NASHVILLE, Tenn. (WTVF) — Metro Nashville will get census results next month, but they’ve developed a new website to get you involved with what happens next.
Greg Claxton, a planning manager with Metro Planning, knows that redistricting is not the easiest thing for everyone to understand. He says the last thing they want is for people to feel unprepared or uninvolved in the process.
In terms of what he and his team do, think of them as tailors. We know Metro Nashville is bursting at the seams, but they hope making adjustments can make the city a perfect fit for anyone.
Redistricting will impact Metro Council seats and Metro School Board, but they do not affect where your kids go to school.

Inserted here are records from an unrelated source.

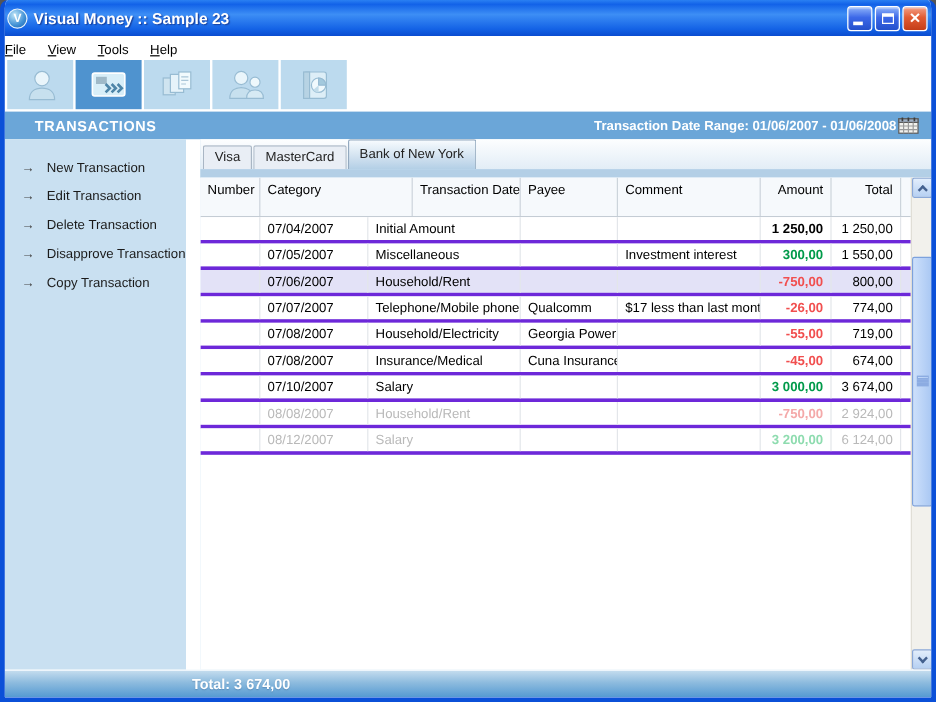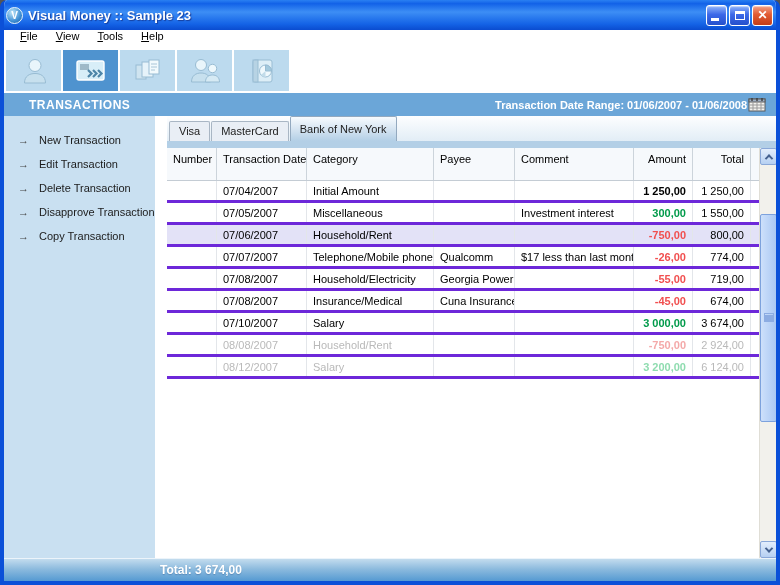--- a/index.html
+++ b/index.html
@@ -36,21 +36,21 @@
     position:relative;
     background:linear-gradient(180deg,#8fb4fa 0%,#3c68e8 45%,#2450cc 100%);
     box-shadow:inset 0 1px 1px rgba(255,255,255,.5);
   }
   .winbtn.close { background:linear-gradient(180deg,#f3a086 0%,#e25b33 45%,#c43d18 100%); }
   .glyph-min { position:absolute; left:4px; bottom:4px; width:8px; height:3px; background:#fff; }
   .glyph-max { position:absolute; left:5px; top:5px; width:10px; height:9px; border:1px solid #fff; border-top:3px solid #fff; }
   .glyph-close { position:absolute; inset:0; color:#fff; font-weight:bold; font-size:12px; line-height:19px; text-align:center; }
 
   
-  .menubar { height:18px; flex:0 0 18px; background:#fff; display:flex; align-items:flex-start; padding-left:16px; gap:18px; }
+  .menubar { height:18px; flex:0 0 18px; background:#fff; display:flex; align-items:flex-end; padding-left:0; gap:18px; }
   .menu-item { display:inline-block; color:#000; cursor:default; }
   .menu-item::first-letter { text-decoration:underline; }
 
   
   .toolbar { height:45px; flex:0 0 45px; background:#fff; display:flex; gap:2px; padding:2px 0 0 2px; }
   .toolbtn {
     width:55px; height:41px; background:#bcdaee; border:none;
     display:flex; align-items:center; justify-content:center;
   }
   .toolbtn.active { background:#4f93cf; }
@@ -261,22 +261,22 @@
           <div class="tab">MasterCard</div>
           <div class="tab selected">Bank of New York</div>
         </div>
       <div class="tabgap"></div>
 
       <div class="tablearea">
         <div class="grid">
           <div class="thead">
 
           <div class="hcell c0">Number</div>
+              <div class="hcell c2">Category</div>
               <div class="hcell c1">Transaction Date</div>
-              <div class="hcell c2">Category</div>
               <div class="hcell c3">Payee</div>
               <div class="hcell c4">Comment</div>
               <div class="hcell c5">Amount</div>
               <div class="hcell c6">Total</div>
               <div class="hcell cfill"></div>
             </div>
           <div>
 
           <div class="trow">
                 <div class="cell c0"></div>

Every 10 years, most governments throughout the country go through the redistricting process of redrawing district boundaries to reflect population changes. While they wait on the data, Claxton’s team designed a website.
First, click on the survey and answer a few short questions on how much you know about redistricting. Then you have the option to draw where you believe your neighborhood begins and ends.
“Somebody can come in and say, 'well my community is Bordeaux.' If they just say Bordeaux, well we can go in and we know where Bordeaux is generally. It helps for them to draw it in and say, 'I mean this part' or 'I mean all of it.' Getting people’s views of how they see their communities is really useful for us,” Claxton said.
Claxton believes by offering ownership in the process, it also builds trust in something that for years has always been far more technical. Now the plan is to gather as much public input as possible, before Metro Planning drafts a map for review. Neighbors will have an opportunity to meet with Metro Planning in person or virtually to share their thoughts. Maps are then revised in October before adoption in November.
Claxton says he expects to see considerable growth in places like South Nashville, Antioch, and downtown. Just as one area expands, however, Claxton says this usually creates ripple effects for neighboring communities. That means one way or another, almost all districts should expect some change.
“In addition to things like balanced populations and compactness, we can also think about how people in the county think about their neighborhoods and communities, which is why we want to hear from residents,” Claxton said.